Vocabulary:
Prohibit: formally forbid (something) by law, rule, or other authority:
"laws prohibiting cruelty to animals"
Assassinate: to murder someone
Fanatic :a person filled with excessive and single-minded zeal, especially for an extreme religious or political cause.
Activist: a person especially active, vigorous advocate of a cause, especially a political cause.
Discrimination: treatment or consideration of, or making a distinction in favor of or against, a person or thing based on the group, class, or category to which that person or thing belongs rather than on individual merit.
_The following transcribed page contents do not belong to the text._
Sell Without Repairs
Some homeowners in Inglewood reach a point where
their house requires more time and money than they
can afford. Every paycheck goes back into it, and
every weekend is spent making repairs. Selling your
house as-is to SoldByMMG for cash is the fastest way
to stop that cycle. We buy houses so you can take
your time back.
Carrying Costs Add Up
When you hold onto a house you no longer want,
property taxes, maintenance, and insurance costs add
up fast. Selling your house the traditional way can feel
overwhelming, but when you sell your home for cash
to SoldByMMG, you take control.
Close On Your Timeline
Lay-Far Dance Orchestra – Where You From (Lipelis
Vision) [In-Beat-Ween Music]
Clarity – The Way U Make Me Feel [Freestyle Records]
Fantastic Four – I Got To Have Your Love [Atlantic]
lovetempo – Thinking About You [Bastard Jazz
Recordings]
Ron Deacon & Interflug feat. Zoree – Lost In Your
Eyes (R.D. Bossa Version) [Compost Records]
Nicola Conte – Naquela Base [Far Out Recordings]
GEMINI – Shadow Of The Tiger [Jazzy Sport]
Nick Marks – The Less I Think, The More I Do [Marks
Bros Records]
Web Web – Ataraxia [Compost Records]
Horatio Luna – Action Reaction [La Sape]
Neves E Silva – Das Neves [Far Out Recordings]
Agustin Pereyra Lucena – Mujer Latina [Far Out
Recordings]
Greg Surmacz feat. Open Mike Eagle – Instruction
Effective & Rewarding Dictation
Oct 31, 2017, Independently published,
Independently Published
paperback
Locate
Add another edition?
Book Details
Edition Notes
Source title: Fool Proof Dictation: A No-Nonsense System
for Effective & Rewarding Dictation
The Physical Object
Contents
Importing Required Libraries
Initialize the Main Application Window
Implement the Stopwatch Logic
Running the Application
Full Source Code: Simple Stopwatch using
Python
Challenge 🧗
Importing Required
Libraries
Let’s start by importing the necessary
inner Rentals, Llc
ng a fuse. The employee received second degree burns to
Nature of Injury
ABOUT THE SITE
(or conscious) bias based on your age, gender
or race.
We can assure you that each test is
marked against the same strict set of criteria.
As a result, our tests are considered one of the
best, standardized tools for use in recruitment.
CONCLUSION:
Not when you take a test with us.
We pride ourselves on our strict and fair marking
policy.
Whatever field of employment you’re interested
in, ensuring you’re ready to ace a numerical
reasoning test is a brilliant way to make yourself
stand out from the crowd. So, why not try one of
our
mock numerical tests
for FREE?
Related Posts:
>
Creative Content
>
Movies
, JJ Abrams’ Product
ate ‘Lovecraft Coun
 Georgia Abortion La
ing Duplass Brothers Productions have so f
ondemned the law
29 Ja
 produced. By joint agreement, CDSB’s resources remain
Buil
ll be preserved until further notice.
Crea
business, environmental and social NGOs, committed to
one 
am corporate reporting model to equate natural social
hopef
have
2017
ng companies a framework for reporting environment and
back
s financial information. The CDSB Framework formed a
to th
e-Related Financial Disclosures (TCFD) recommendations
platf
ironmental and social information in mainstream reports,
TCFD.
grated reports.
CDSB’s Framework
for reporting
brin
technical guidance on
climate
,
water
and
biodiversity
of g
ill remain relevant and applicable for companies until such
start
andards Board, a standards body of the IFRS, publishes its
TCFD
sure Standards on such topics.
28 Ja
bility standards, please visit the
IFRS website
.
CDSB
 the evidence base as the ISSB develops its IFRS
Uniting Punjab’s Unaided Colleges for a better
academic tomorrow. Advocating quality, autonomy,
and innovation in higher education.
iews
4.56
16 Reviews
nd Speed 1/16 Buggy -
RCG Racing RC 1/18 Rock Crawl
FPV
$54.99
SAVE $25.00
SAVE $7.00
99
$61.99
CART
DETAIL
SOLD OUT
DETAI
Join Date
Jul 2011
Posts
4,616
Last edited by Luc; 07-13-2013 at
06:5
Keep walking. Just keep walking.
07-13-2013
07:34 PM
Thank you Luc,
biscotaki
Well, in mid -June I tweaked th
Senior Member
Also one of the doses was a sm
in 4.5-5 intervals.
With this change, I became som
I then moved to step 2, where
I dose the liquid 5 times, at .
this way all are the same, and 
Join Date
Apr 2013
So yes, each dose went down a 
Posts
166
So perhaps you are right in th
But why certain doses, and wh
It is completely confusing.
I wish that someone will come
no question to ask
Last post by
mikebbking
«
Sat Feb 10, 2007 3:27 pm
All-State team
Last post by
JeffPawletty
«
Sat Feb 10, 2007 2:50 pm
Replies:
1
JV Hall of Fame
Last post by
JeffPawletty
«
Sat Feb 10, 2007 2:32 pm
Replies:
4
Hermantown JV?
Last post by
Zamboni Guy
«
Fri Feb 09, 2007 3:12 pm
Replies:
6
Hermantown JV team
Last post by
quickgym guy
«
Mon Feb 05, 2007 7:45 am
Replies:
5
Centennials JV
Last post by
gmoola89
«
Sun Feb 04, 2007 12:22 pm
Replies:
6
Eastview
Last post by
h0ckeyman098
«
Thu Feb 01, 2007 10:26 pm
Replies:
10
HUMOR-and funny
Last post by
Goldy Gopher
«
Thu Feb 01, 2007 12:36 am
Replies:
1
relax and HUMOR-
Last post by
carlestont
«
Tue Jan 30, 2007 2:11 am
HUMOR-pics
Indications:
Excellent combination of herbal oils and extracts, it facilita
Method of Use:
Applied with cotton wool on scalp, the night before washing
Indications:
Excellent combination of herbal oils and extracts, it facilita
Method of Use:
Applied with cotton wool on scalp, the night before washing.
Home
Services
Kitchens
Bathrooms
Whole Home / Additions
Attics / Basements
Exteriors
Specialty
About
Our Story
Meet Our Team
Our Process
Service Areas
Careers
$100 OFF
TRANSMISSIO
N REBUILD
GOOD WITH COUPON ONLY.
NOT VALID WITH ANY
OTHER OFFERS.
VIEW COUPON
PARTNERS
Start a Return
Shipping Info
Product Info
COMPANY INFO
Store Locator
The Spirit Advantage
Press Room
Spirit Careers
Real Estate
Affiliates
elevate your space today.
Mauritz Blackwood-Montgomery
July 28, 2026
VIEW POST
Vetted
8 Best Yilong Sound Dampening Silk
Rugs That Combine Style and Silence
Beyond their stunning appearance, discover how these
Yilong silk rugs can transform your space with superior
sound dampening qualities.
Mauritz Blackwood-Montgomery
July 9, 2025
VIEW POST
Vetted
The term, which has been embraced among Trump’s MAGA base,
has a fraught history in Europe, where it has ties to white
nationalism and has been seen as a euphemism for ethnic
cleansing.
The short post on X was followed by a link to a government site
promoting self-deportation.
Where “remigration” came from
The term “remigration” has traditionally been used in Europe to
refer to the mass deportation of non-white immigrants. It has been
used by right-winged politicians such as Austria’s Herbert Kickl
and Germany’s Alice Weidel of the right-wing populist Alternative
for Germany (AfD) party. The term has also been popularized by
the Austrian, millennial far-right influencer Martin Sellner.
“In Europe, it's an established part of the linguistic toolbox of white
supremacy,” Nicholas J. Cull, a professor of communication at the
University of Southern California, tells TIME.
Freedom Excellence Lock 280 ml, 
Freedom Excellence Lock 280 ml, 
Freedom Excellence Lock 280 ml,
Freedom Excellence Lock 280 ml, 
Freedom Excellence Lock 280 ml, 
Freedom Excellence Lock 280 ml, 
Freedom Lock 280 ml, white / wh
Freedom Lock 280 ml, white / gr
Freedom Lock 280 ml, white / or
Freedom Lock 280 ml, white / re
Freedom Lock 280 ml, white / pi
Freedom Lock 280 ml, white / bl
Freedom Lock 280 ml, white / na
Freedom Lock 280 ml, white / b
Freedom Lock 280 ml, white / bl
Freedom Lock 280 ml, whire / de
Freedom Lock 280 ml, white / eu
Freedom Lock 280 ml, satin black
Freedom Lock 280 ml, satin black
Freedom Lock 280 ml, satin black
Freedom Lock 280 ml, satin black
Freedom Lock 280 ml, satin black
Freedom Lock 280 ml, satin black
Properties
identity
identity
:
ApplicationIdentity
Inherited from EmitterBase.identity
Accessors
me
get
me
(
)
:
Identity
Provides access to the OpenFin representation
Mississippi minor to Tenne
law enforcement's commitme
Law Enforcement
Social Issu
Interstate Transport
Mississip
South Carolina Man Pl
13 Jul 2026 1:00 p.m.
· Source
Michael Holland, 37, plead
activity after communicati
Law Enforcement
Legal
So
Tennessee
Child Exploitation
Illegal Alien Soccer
"You must be the change you wish to see in the world." Gandhi
Mohatma Gandhi is another important activist who has influenced our world in a positive way. He was the primary leader of India’s independence movement and also the architect of a form of non-violent civil disobedience that would influence the world. Many activists like Martin Luther King and Nelson Mandela looked to Gandhi and his non violent civil disobedience as a way to protest and create changes where there were inequalities.
Gandhi was born on October 2, 1869, in Porbandar, India. Mahatma Gandhi studied law in England. He moved to South Africa and was surprised by the racism and discrimination. He was asked to take off his turban in the court room; he refused and walked out of the court room. In South Africa, he became an advocate for the civil rights of Indians, both at home under British rule and in South Africa.
In 1906, he organized his first mass civil-disobedience campaign, which he called “Satyagraha” (“truth and firmness”), in reaction to the government’s new restrictions on the rights of Indians, including the refusal to recognize Hindu marriages. After years of protests, the government imprisoned hundreds of Indians in 1913, including Gandhi. Under pressure, the South African government accepted a compromise and the recognition of Hindu marriages and the abolition of a poll tax for Indians.
In 1919, Gandhi became a leader in the Indian home-rule movement. He called for mass boycotts, and for government officials to stop working for the Crown, students to stop attending government schools, soldiers to leave their posts and citizens to stop paying taxes and purchasing British goods. In 1930, Gandhi protested Britain’s Salt Acts, which not only prohibited Indians from collecting or selling salt but also imposed a heavy tax that hit the country’s poorest particularly hard. Gandhi planned a new Satyagraha campaign that entailed a 390-kilometer/240-mile march to the Arabian Sea, where he would collect salt in symbolic defiance of the government monopoly. This march put Gandhi in the world spotlight. He was named Time magazine’s “Man of the Year” for 1930.
As Great Britain became involved in World War II in 1942, Gandhi launched the “Quit India” movement that called for the immediate British withdrawal from the country. In August 1942, the British government arrested Gandhi, his wife and other leaders and imprisoned them. With his health failing, Gandhi was released after 19 months while his wife passed away.
Gandhi's vision of an independent India, however, was challenged in the early 1940s by a new Muslim nationalism which was demanding a separate Muslim homeland carved out of India. In August 1947, Britain granted independence, but the British Indian Empire was separated into a Hindu-majority India and Muslim Pakistan. As many displaced Hindus, Muslims, and Sikhs made their way to their new lands, religious violence broke out, especially in the Punjab and Bengal. Gandhi visited the affected areas, attempting to provide solace. In the months following, he undertook several fasts to promote religious harmony. Some Indians thought Gandhi was too accommodating to Muslims. Sadly, a Hindu fanatic, assassinated Gandhi on 30 January 1948 by firing three bullets into his chest at point-blank. Gandhi's legacy of non violence still lives on in great movements fighting for justice.